> _Questions on the material_:
**a)** List the four steps of the C.U.B.S. method described in the passage on 1st grade problem solving.
**b)** Repeat the part of the passage on 1st grade problem solving starting at "- We transition" and ending at "from real life.".

As students enter 1st grade, they continue to work on math comprehension using early structures, like the Kindergarten journal we introduced last week, but now we begin to add visual models to the mix!
Let’s recap a child’s developmental journey through problem solving:
- In the early childhood years, a child needs lots of developmentally appropriate experience interacting with real objects in a physical world.
- The physical world is captured in a quantitative picture, which young children observe and use as a springboard for mathematical conversations.
- We transition into a more structured math work mat to help young students be able to connect numbers to words and words to numbers, still using familiar situations from real life.
- The math work mat gives way to a formal math journal in Kindergarten that makes use of math comprehension skills. It provides a structure for students to explain their understanding of numbers within real world situations that will carry on throughout elementary school.
Each of the stages of development builds on the skills developed in the previous step, so it is important that students aren’t rushed through these stages. The goal is to teach students the why behind the how so they aren’t just memorizing procedures but truly understand what is happening as they solve problems.
This 1st grade year is the last stage in the Math4Littles progression, in my opinion. After this, there isn’t much scaffolding, so we really want to carefully implement all the previous stages of problem solving before we turn the students loose, because we don’t want them to start guessing and checking. In taking students on this developmental journey, we are trying to build them a solid foundation for visual models to help them to understand problem solving.
How We Used to Teach Problem Solving
When I was teaching 1st grade, I remember a strategy that we used for problem solving called the C.U.B.S. method. Each of those letters stood for a step in the problem solving process so students could remember what to do: C – circle the numbers, U – underline the word, B – box the operation, S – solve the problem. Seems like a simple process that gives kids a really great structure to start to understand what words problems are asking, right? But what I realized is that this strategy doesn’t hold up long term.

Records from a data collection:
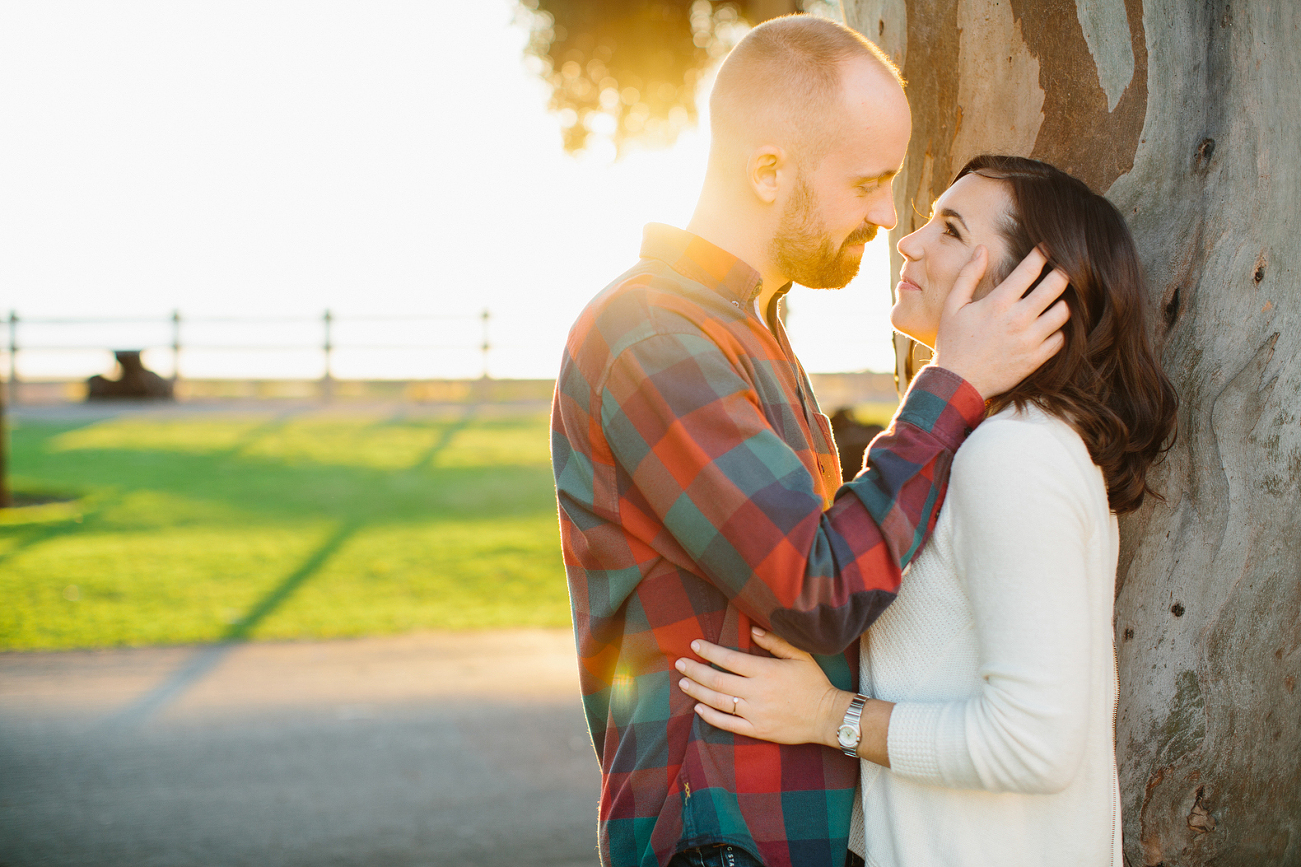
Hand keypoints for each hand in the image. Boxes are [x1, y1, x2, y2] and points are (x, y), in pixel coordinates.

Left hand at [675, 626, 849, 747]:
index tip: (695, 645)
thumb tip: (752, 630)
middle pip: (717, 681)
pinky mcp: (757, 731)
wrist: (827, 717)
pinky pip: (728, 725)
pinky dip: (711, 717)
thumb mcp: (799, 655)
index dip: (709, 652)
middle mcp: (757, 692)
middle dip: (695, 671)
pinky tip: (698, 708)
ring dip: (698, 692)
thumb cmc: (814, 683)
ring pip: (718, 703)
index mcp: (765, 671)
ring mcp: (755, 714)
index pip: (729, 659)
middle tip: (680, 664)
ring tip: (684, 683)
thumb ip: (775, 641)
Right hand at [931, 246, 1069, 399]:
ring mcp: (1030, 340)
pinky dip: (1058, 329)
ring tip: (1055, 298)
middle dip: (1061, 272)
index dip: (1043, 253)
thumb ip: (968, 275)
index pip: (1032, 268)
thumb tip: (982, 249)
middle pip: (1057, 285)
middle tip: (1060, 269)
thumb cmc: (953, 342)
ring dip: (1062, 301)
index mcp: (998, 303)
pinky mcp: (1036, 359)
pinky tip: (1048, 325)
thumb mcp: (953, 306)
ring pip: (1064, 311)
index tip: (1046, 249)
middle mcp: (1018, 319)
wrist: (957, 384)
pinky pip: (1061, 338)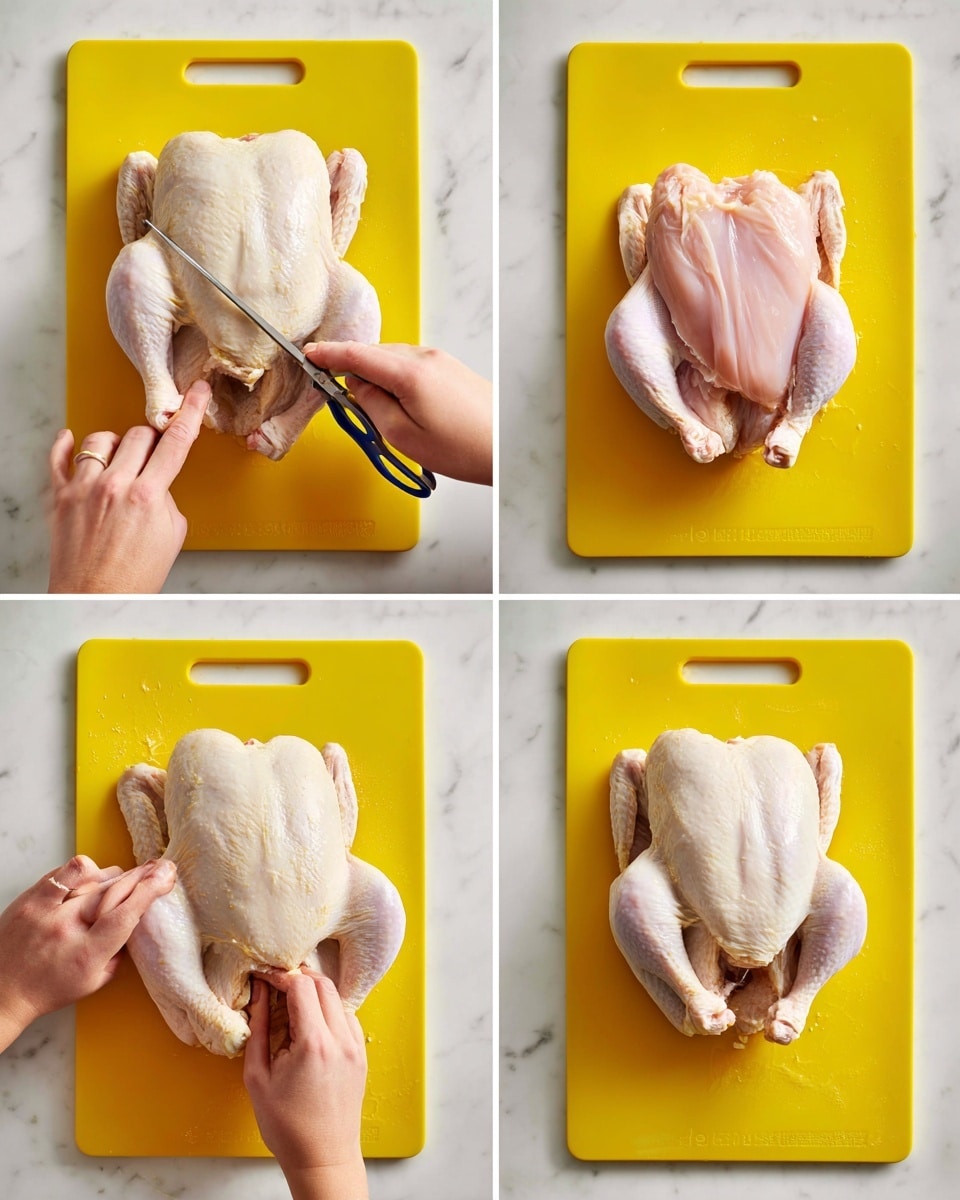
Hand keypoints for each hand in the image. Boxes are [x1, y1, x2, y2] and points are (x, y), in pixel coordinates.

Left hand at [0, 854, 176, 1051]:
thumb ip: (119, 951)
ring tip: (125, 878)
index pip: (125, 915)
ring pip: (94, 877)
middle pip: (114, 890)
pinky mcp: (31, 898)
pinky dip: (86, 870)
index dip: (149, 892)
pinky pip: (67, 870)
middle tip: (160, 867)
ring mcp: (45, 911)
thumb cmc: (48, 989)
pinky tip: (93, 877)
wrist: (0, 990)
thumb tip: (138, 919)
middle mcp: (66, 929)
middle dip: (142, 875)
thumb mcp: (94, 982)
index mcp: (86, 955)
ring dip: (115, 875)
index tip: (166, 877)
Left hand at [47, 380, 208, 592]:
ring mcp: (84, 488)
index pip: (176, 442)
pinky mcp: (60, 497)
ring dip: (116, 447)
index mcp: (147, 496)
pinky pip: (58, 457)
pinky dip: (66, 445)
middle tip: (153, 454)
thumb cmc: (134, 577)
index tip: (196, 394)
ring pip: (102, 440)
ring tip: (119, 463)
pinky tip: (71, 441)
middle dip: (151, 441)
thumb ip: (167, 500)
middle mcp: (114, 486)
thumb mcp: (171, 537)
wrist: (95, 598)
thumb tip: (157, 484)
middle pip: (139, 435)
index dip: (191, 412)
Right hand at [243, 973, 368, 1199]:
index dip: (280, 974)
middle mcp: (341, 1039)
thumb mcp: (258, 1076)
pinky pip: (346, 1017)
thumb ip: (259, 1027)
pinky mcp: (361, 1054)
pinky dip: (328, 1010)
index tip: (264, 976)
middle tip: (276, 984)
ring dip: (315, 992)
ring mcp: (355, 1046)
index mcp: (314, 1043)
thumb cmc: (285, 1125)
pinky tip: (310, 1024)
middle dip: (298, 977)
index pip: (301, 985)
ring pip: (337, 997)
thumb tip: (260, 992)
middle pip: (323, 983)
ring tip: (291, 1005)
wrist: (322, 1157)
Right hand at [304, 341, 491, 484]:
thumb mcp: (403, 436)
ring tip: (382, 416)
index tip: (309, 354)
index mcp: (410, 373)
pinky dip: (395, 380)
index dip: (329, 354)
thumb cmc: (463, 448)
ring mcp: (440, 360)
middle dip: (353, 372)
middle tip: (343, 399)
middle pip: (374, 355)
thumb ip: (372, 406)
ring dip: (377, 379)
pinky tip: (401, 406)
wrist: (505, 447)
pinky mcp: (449, 368)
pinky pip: (409, 366)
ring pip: (391, 361)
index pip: (357, 355)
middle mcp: (425, 358)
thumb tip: (357, 387)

> _Responses by item number_:
**a)**
C – circle the numbers
U – underline the word
B – box the operation
S – solve the problem

**b)**
- We transition into a more structured math work mat to help young students be able to connect numbers to words and words to numbers, still using familiar situations from real life.